The Four Draughtsmen
The four draughtsmen are shown exactly as they stood on a square chequered board --
not necessarily eight squares by eight --
but the ink with which the board was drawn was evanescent,
so that all the diagram except the men has disappeared.
How many squares were there in the board and how am I to reconstruct it?
I know that each man stood in the middle of a square,
one on the edge of each side of the board and no man in a corner.
Dudeney-Modern-Puzzles-138.png


Solution

Dudeney-Modern-Puzzles-138-solution.png

Construct $AD$.

Construct $CE$ perpendicular to $AD$ and make $CE = AD$.

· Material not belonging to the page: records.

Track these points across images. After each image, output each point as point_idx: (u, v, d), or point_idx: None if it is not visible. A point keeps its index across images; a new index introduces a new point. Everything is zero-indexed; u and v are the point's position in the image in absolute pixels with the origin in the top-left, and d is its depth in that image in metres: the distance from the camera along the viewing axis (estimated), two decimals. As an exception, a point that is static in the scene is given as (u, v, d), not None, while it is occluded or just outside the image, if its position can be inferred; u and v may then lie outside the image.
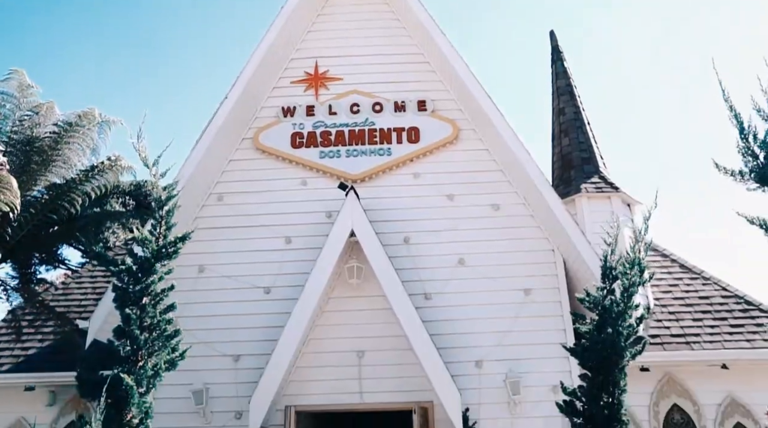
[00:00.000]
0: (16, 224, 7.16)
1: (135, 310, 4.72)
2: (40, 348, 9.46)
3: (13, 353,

Because $AD$ stretches from one side of the board to its opposite, joining the centres of two squares, then the same applies to $CE$.

So $E$ is the centre of a square on the same row as $B$.

So join $EB$ and produce it in both directions.

Then:

construct $FG$ through $C$ parallel to $EB$
construct $FH$ through $A$ perpendicular to $EB$ and $FG$
construct $DG$ through $D$ parallel to $FH$.

As $H$ is the centre of a square on a board, we can mark $HE$ all round the square $HFG$ and discover the board is $10 \times 10$.

It remains to construct the actual board itself.